This week, mega-bank Goldman Sachs said it would no longer finance new oil exploration in the Arctic as part of a broader move away from fossil fuels.
Now, Gov. Mike Dunleavy says he is reconsidering whether Alaska should do business with the bank, and the Alaska Department of Revenue has already booted Goldman from a billion-dollar plan to borrow money to pay oil and gas drillers.
“In response to Goldman’s pledge, the governor’s office has directed the review and where possible without financial or progress impairment, the removal of Goldman from business relations with the state,” acting Revenue Commissioner Mike Barnhill wrote in a Friday letter to Goldman’s CEO.
Wrapping up a weeklong trip to the East Coast, Dunleavy told reporters on Thursday that he has “serious questions” about doing business with any company that isn’t willing to work with Alaska.
Visiting New York City, Dunleavy spoke about his concerns regarding Goldman to the Wall Street Journal’s editorial board. Seventeen state legislators also signed a letter asking Goldman to reconsider.
“I think it’s part of my role to advocate on behalf of Alaska,” Dunleavy told reporters.
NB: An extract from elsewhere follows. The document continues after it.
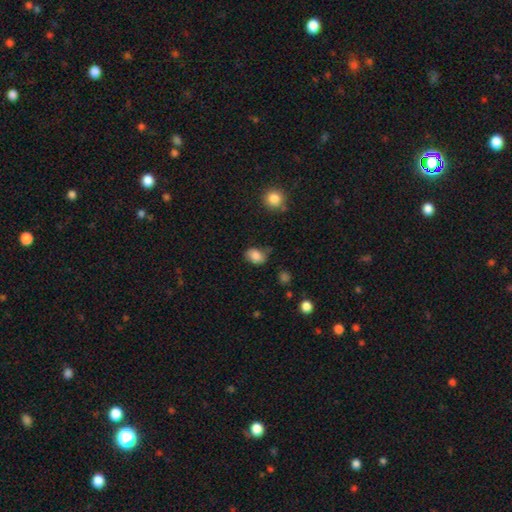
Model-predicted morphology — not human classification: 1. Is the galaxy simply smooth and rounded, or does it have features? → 84% smooth, 9% star or artifact, 7% featured or disk.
[CNN: Governor used talking points written by Pebble to urge support for mine]
On Dec. 6, the state of Alaska had named Goldman a “co-senior underwriter” for the Alaska Tax Credit Certificate Bond Corp., an agency authorized by the Alaska Legislature under former Gov. Bill Walker to borrow up to $1 billion from public markets to pay tax credits to North Slope oil and gas drillers.
The corporation’s work has been on hold for more than a year and a half after a Juneau man sued to stop the plan, but an Alaska Supreme Court ruling on its legality is expected soon, and Goldman stood to benefit if the court gave its OK.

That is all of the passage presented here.